Bitkiler ilkbaharda kardeşlenme-sapa kalkma devresindeyken, gündüz -gece sıcaklık farkları fazla olursa bitkilerde üşüme nedenli sararma görülebildiği gibi, hava serin ve kapalı gidiyor ve güneş yeterince görülmüyorsa bitkilerde sararmalar olmaktadır. Üreticilerimizin çoğunun tarlalarında gördükleri sararmaların nedeni budur. Hava sıcaklığı artıp, güneşli günler çoğaldığında bu sarılıklar kaybolacaktır. Bazı yerlerde üst gübreleme dediğimiz azotlu gübre uygulamalarının çok erken, daha bitkiler uyanmadan yapılması sonucu azotun bir kısmı yıkanarak aşağıya doğru inmekte, bitkiler uyandığında kökleri civarında yeterli azot bulamadıklarından kökler uzayıp, aşağılara inmiş azota ulaşana kadar bu sarılık devam edebilmektedir. Bunun giderilmesi için 1-2 kg saf azot karşılığı, azotlu bir gübre uygulaması yapılmalıdır. Ancak ister arpada, ister buğdayda olsun kök ve sap çürüklüğü hastalığı görülüyorsa, azotun biraz fazla kaçırılması hastalığı körükleyeceğinden buna da dikkat edilmelidir.
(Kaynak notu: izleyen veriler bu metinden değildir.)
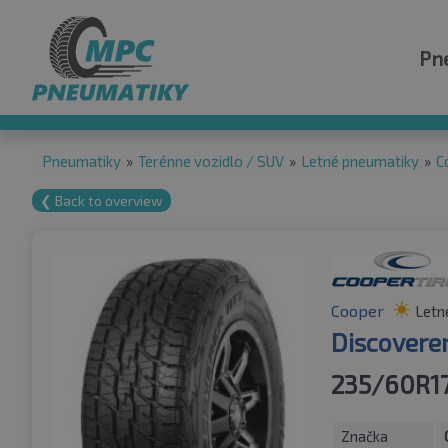
Pn
Pneumatiky
»
Terénne vozidlo / SUV
»
Letné pneumatiky
»
C
❮ Back to overview
Cooper
Letn
Discovere
235/60R1
Značka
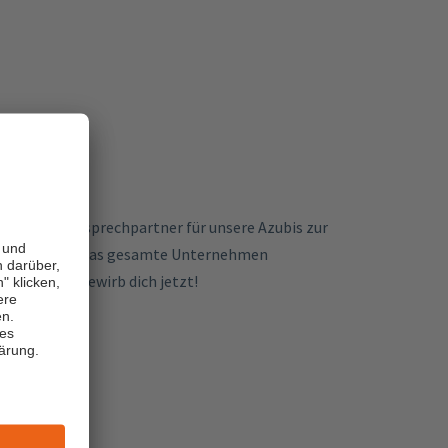
rtment ein Ansprechpartner für unsere Azubis zur
die Möglichkeit das gesamte Unternehmen
 gut? Dann bewirb dich jetzt!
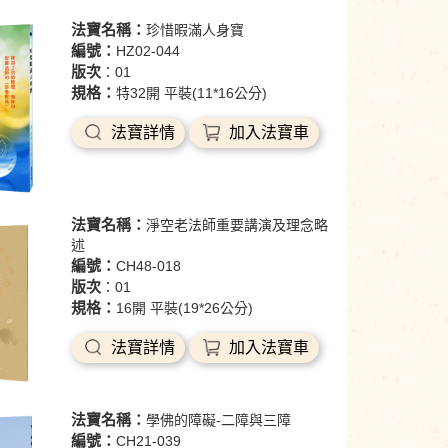
法寶名稱：
珍惜暇滿人身寶
編號：
HZ02-044
版次
：01
規格：
特32開 平裝(11*16公分)
法寶詳情
加入法寶車
法寶名稱：
淨空老法師重要講演及理念略
述
編號：
CH48-018
版次
：01
規格：
16開 平裝(19*26公分)
法寶詳情
加入法寶車
法寶名稱：
學佛的障礙-二障與三障
編號：
CH21-039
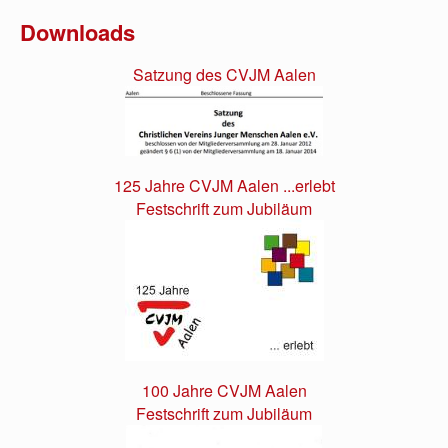
Downloads
Satzung des CVJM Aalen
125 Jahre CVJM Aalen ...erlebt
Festschrift zum Jubiläum
100 Jahre CVJM Aalen
Festschrift zum Jubiläum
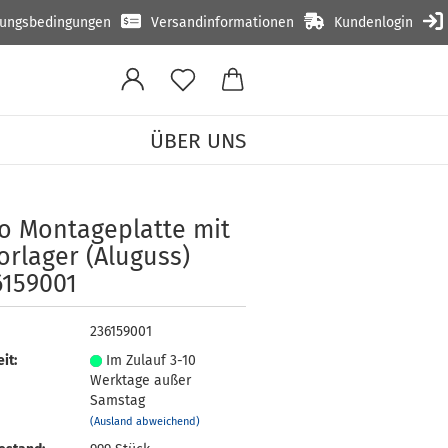
lungsbedingungen
Versandinformationen
Kundenlogin
ÜBER UNS
»
45 mm
o Mon­ta­ge­plat­te mit
or­la­ger (Alu­guss)
6159001
236159001
it:
Im Zulauf 3-10
Werktage außer
Samstag
(Ausland abweichend)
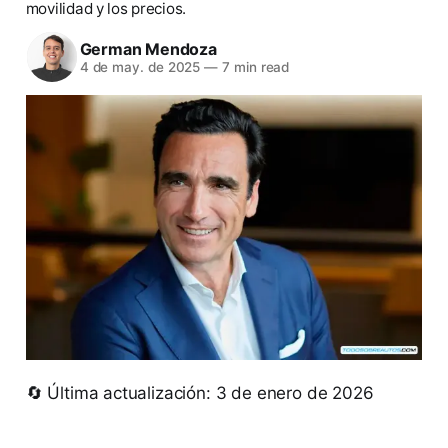
movilidad y los precios.
German Mendoza
4 de may. de 2025
—
7 min read
🔄 Última actualización: 3 de enero de 2026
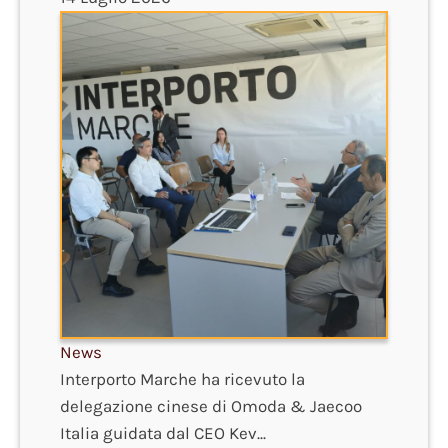
News
Interporto Marche ha ricevuto la
delegazione cinese di Omoda & Jaecoo
Italia guidata dal CEO Kev...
Toprağın suya doygun olduğu yerlerde, sarılıklar gitsin diye tarlalara su vermekten de kaçınılmalıdır. Orta Anadolu Bölgesinde kışlık ekilen arpa yaprakları üzerinde baklava dilimine benzeyen görünüşte lekeler oluşturan ve güneşli, sıcak havalarla birlikte ilerlemesi duran bir yaprak hastalığı da sararmalara neden olabilmektedir fakat bu hastalığın fazla zararı olmamaktadır. Buna karşılık, sarı cücelik virüs hastalığının etkisiyle sararan bitkiler tane tutamazlar. Serin ve yağışlı hava koşulları Nisan ayı boyunca sürerse, tohumdan bulaşan, yapraklarda çeşitli şekillerde sararmalar meydana getiren bazı hastalıklar yaygınlaşabilir ve verim kaybı oluşabilir. Sarı pas hastalığı için de uygun olan bu tür iklim koşullarında tarlaların dikkatle izlenmesi gerekecektir.
Tarlasına girebilenler yabancı ot ilaçlamasına başlamışlardır, ancak henüz ot ilacı yapamayanların bitkileri sapa (kamışa, oka) kalkma dönemine girmişse, kardeşlenme döneminde atılması gereken ilaçlar değil, sapa kalkma dönemindeki bitkiler için kullanılabilen ilaçlar tercih edilmelidir, aksi halde sararma, yanma ve ölmeler görülebilecektir. Ekin kurdu görülen yerlerde, geldikleri anızlar veya anlar önüne pullukla yapılacak derin bir çizi, bazı yerlerde bir traktör izi geçişleri zorlaştıracaktır. Üstten ilaç uygulaması tohum ilaçlamasına göre daha az etkili olsa da zarar büyümeden durdurmak veya azaltmak bakımından başvurulacak bir yoldur.
Bitkiler sapa kalkma dönemini geçtiklerinde zabrus zararı bitecektir. Ortaya çıkan anormalliklerin yaygınlık derecesi, nedenleri ve yapabileceği verim kaybı oranları hakkında tahmin yapmak için erkendir. Havanın 17-20 sıcaklık derecelerine ulaşarak bir süre böyle gitmesi bitkilerde hızlı büyümeyi sağlayacak ve olası yaprak , kök ve sap hastalıklarını durdurucu etki yapabilecektir.